BEGIN Working data

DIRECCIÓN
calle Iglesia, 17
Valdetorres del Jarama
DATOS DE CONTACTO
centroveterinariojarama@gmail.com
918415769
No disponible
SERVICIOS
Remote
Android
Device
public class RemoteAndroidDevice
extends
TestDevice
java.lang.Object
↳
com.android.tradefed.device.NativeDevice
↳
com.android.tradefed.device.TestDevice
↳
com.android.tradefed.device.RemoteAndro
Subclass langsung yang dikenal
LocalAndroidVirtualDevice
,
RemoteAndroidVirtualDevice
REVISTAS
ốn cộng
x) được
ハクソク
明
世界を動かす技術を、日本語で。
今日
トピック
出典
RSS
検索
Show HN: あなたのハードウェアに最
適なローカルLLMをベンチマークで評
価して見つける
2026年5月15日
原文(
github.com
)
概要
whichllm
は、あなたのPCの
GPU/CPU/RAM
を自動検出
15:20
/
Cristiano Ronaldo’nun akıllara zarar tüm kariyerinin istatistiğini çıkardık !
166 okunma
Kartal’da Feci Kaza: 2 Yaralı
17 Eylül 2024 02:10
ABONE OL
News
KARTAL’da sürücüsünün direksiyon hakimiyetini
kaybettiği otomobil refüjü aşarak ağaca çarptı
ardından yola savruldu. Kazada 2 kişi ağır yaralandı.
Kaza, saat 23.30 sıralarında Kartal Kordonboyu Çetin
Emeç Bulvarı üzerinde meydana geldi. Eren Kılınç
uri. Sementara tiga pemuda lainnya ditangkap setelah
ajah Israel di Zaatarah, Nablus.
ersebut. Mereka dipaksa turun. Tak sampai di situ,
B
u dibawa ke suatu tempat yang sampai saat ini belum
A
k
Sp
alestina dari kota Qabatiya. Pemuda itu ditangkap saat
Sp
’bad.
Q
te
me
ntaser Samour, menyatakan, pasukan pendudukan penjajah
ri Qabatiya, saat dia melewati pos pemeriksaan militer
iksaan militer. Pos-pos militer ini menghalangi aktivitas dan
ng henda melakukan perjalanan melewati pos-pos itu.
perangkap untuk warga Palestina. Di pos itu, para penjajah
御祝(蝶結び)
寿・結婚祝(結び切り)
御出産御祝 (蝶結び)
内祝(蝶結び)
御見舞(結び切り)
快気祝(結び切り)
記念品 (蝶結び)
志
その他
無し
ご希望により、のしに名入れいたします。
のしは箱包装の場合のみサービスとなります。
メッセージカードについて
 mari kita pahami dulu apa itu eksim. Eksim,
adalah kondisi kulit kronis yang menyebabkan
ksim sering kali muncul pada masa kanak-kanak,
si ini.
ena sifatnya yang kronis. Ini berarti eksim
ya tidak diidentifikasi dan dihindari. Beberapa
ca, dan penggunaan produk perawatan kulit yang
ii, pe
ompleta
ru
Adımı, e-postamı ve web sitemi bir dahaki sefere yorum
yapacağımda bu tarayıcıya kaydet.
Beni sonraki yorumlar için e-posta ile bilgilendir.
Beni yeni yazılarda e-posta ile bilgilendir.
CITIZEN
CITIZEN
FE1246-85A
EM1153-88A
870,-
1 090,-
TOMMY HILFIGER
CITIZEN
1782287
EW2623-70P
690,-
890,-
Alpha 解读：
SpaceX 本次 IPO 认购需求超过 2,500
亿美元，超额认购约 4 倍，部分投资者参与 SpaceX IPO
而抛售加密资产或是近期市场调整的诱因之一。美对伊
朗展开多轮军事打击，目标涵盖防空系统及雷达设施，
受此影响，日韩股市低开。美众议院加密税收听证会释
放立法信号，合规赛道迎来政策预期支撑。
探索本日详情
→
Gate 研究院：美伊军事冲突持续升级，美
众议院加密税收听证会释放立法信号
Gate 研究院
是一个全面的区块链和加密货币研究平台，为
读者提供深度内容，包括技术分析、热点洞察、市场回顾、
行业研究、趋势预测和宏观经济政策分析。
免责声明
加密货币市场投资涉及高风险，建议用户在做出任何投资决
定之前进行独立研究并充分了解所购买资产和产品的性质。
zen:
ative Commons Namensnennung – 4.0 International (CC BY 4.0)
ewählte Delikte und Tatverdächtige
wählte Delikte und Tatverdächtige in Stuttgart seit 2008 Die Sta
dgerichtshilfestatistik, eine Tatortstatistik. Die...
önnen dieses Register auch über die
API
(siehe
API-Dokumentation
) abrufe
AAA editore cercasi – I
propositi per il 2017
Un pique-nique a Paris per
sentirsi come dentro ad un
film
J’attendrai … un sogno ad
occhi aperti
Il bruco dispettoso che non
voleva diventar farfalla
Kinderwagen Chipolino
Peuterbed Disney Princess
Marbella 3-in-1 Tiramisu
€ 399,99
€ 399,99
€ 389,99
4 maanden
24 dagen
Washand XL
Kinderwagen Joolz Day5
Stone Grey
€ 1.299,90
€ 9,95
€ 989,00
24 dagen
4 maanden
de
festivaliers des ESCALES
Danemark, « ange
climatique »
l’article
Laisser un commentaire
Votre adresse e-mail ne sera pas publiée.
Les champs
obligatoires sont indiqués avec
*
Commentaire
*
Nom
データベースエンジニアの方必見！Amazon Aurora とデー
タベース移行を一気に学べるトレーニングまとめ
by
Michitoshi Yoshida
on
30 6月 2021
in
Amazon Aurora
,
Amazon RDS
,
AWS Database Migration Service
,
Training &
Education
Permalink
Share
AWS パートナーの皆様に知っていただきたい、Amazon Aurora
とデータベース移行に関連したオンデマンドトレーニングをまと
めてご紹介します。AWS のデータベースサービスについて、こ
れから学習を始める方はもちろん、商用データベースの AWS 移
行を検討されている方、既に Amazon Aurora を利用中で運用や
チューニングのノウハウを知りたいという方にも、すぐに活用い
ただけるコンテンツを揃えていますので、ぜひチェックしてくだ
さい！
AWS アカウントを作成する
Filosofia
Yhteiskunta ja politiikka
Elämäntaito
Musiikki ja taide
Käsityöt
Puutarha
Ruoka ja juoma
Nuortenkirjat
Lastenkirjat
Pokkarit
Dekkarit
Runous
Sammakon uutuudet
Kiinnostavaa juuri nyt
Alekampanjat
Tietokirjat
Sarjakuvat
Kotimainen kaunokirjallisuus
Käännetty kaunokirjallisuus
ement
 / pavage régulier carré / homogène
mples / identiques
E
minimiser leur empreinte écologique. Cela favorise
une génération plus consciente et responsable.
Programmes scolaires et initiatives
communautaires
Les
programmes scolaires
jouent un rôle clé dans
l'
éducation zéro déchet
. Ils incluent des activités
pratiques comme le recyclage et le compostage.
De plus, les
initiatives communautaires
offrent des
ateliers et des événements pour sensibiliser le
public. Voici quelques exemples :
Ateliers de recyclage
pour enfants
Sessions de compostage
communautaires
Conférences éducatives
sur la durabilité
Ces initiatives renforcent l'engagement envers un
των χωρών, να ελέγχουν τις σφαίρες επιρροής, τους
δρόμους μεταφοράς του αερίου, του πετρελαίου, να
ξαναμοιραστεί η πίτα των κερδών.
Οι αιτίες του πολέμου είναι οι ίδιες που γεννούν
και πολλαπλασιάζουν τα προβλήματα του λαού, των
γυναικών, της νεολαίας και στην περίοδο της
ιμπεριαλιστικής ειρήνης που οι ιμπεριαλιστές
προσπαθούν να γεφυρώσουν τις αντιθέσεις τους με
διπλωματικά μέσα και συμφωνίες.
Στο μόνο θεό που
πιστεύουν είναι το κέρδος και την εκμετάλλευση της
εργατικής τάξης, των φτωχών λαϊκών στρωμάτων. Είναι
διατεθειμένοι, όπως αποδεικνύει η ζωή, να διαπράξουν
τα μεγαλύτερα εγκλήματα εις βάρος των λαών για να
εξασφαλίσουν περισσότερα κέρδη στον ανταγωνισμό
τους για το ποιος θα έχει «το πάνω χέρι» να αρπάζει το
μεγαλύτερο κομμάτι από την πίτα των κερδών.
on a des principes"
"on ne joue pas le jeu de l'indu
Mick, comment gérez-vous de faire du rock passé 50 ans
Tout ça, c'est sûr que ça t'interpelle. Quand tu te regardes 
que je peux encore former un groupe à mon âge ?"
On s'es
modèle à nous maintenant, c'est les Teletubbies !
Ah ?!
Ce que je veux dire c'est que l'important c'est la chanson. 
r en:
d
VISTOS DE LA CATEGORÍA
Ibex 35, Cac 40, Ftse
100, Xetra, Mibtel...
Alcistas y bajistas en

END Working data

**Your instructions**
Your answer should consist of the lines from the line with "τα μεγαλύτερα εγκλήματα" to the line with "Mick, comment gérez-vous" above, repeated exactly, both ends included.

**Task result**
τα μεγαλύτερα εγκλήματα εις βάρος των λαών για να
εξασφαλίσουν περισσότερα κέρδη στον ανταγωνισμό
τους για το ποιος θα έχει «το πάνω χέρι» να αρπάζει το
μεγαλύτερο κομμάτι από την πίτα των κερδών.
on a des principes"
"on ne joue pas le jeu de l'indu
Mick, comment gérez-vous de faire du rock passé 50 ans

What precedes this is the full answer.